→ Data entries
++++++++++

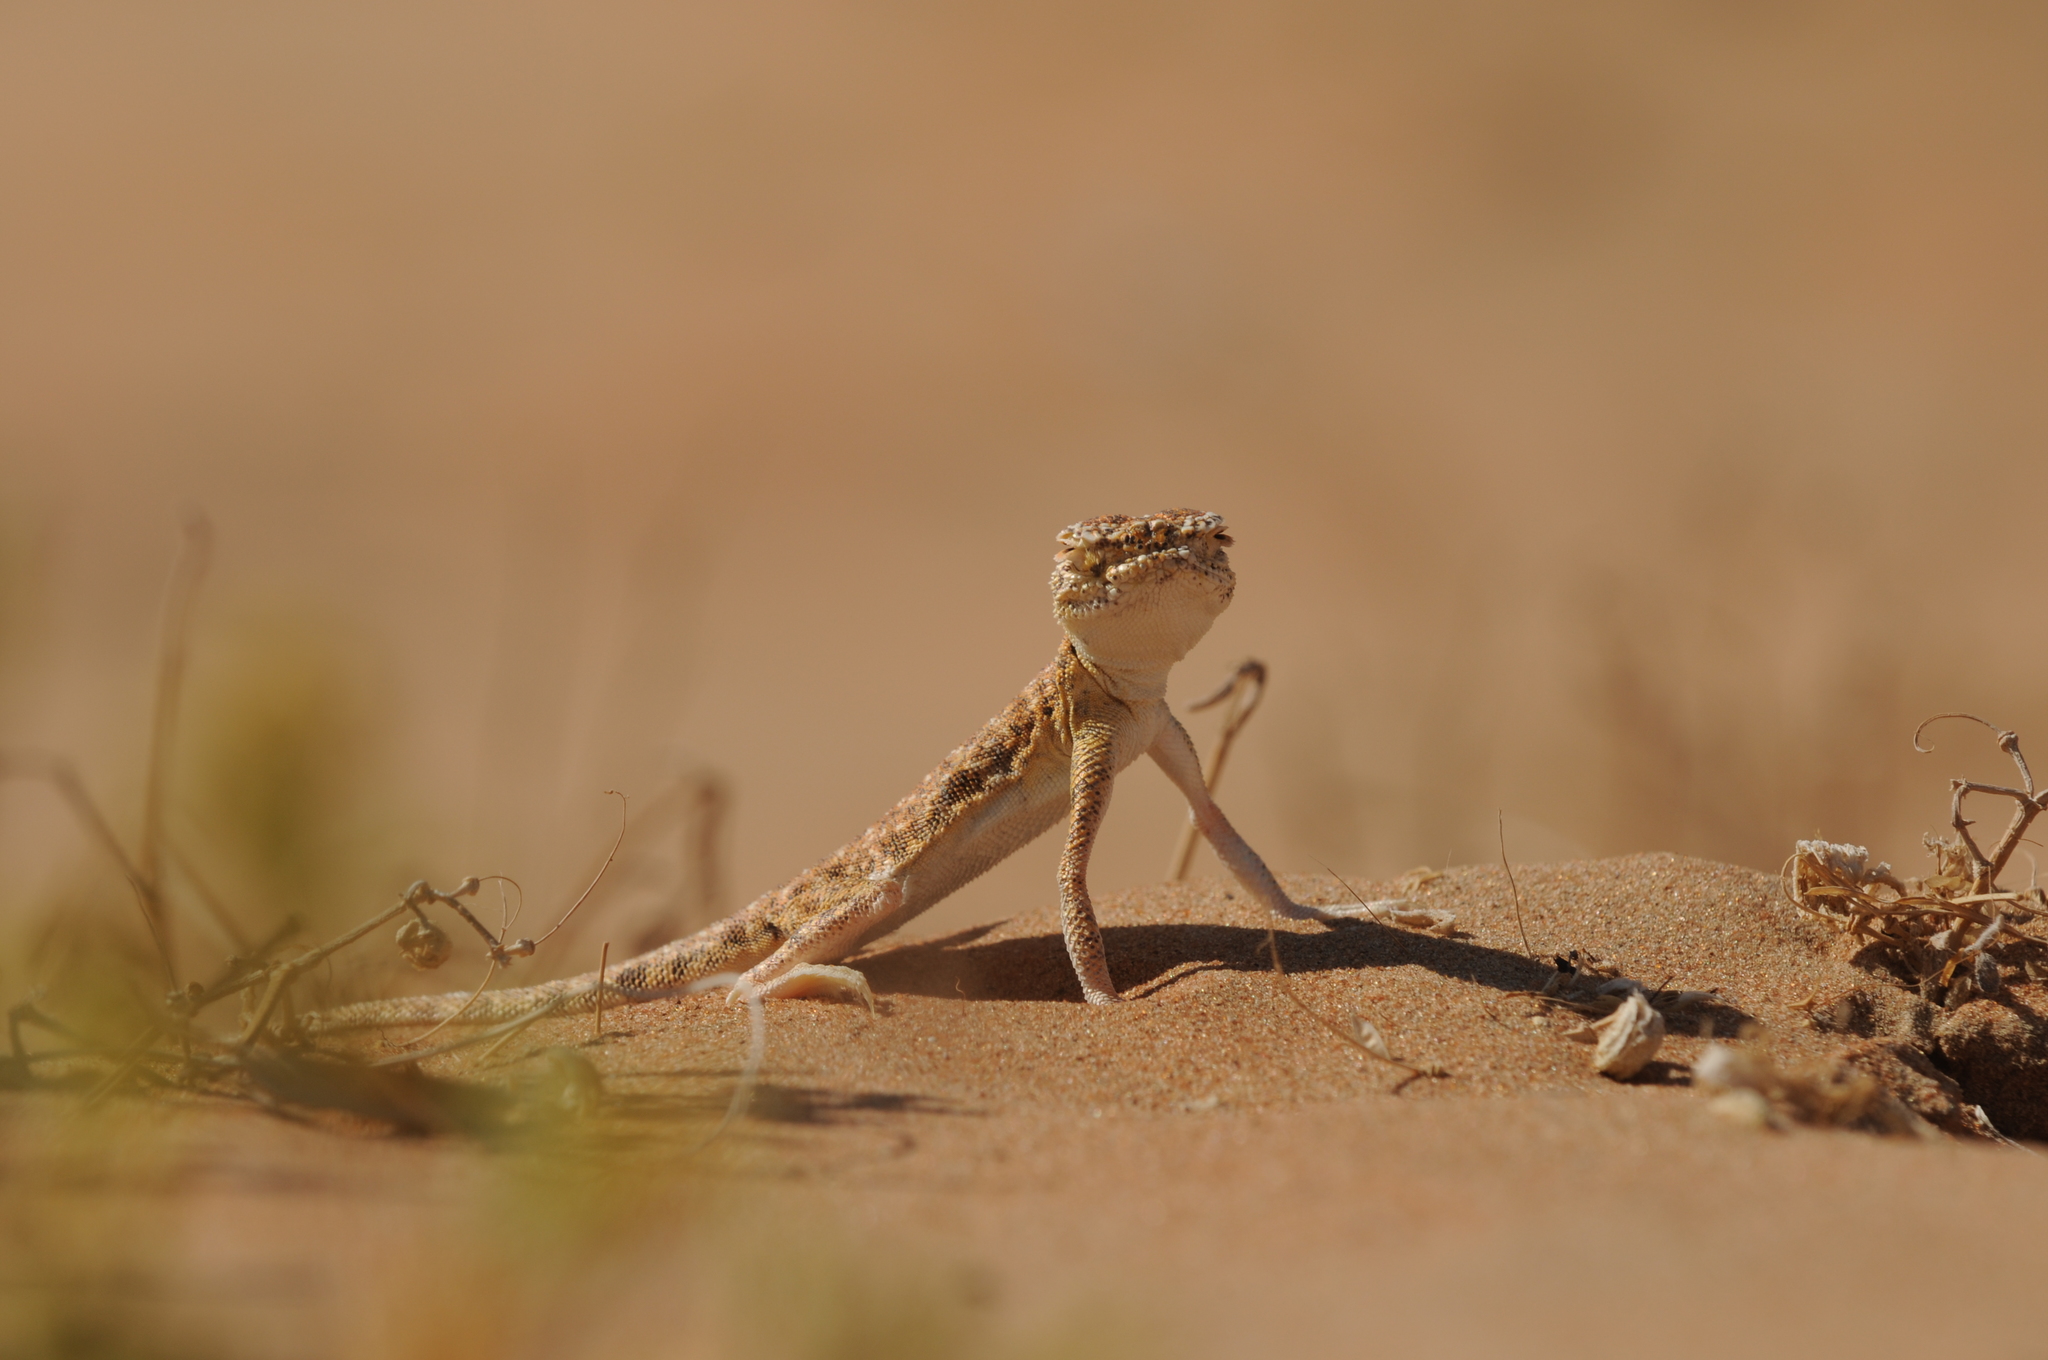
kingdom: Animalia
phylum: Chordata
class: Squamata
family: Agamidae
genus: Phrynocephalus
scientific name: Phrynocephalus arabicus
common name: Arabian toad-headed agama
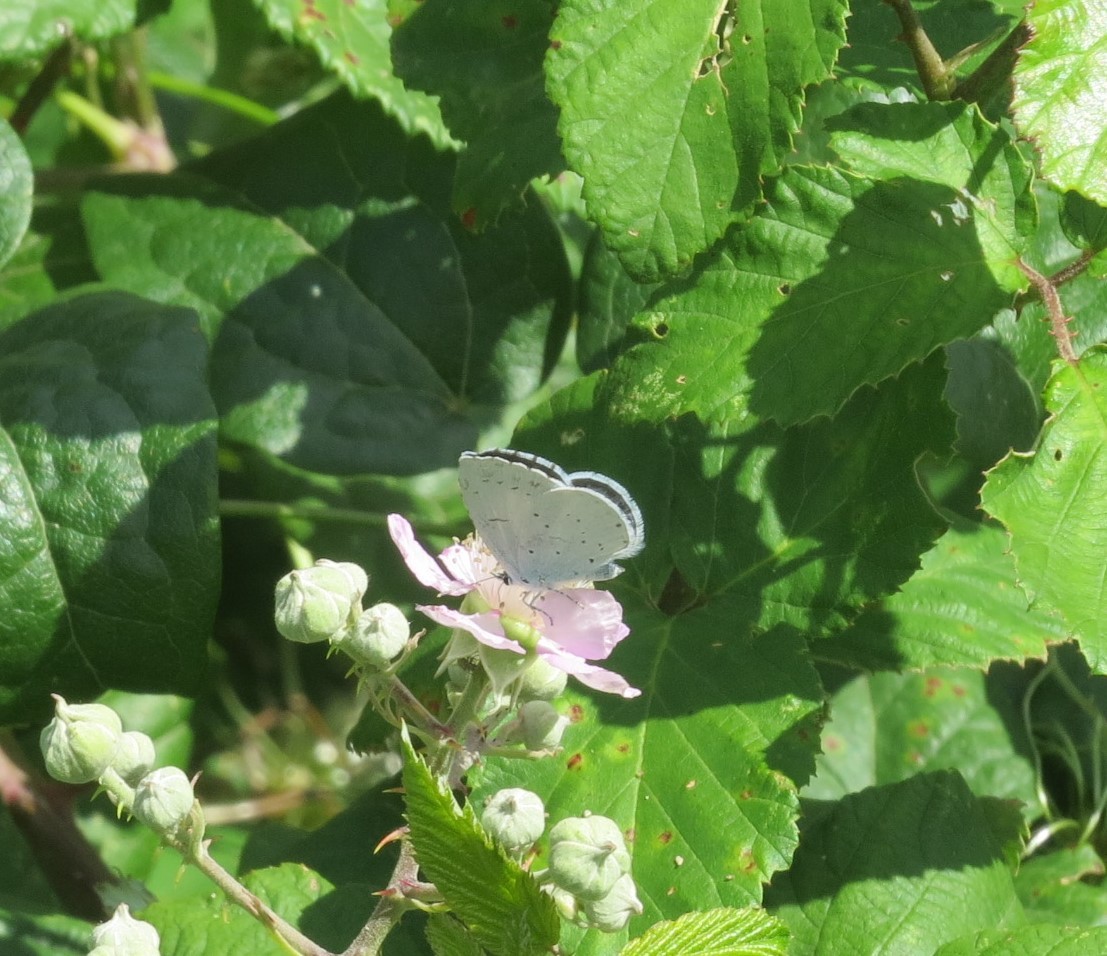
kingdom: Animalia
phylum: Arthropoda
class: Insecta
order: Lepidoptera
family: Lycaenidae
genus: Celastrina
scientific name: Celastrina argiolus
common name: Holly blue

++++++++++

→ TASK GOAL
Copy out the lines above word for word, leaving out the pictures.

→ COMPLETED EXERCISE
kingdom: Animalia
phylum: Chordata
class: Squamata
family: Agamidae
genus: Phrynocephalus
scientific name: Phrynocephalus arabicus
common name: Arabian toad-headed agama
kingdom: Animalia
phylum: Arthropoda
class: Insecta
order: Lepidoptera
family: Lycaenidae
genus: Celastrina
scientific name: Celastrina argiolus
common name: Holly blue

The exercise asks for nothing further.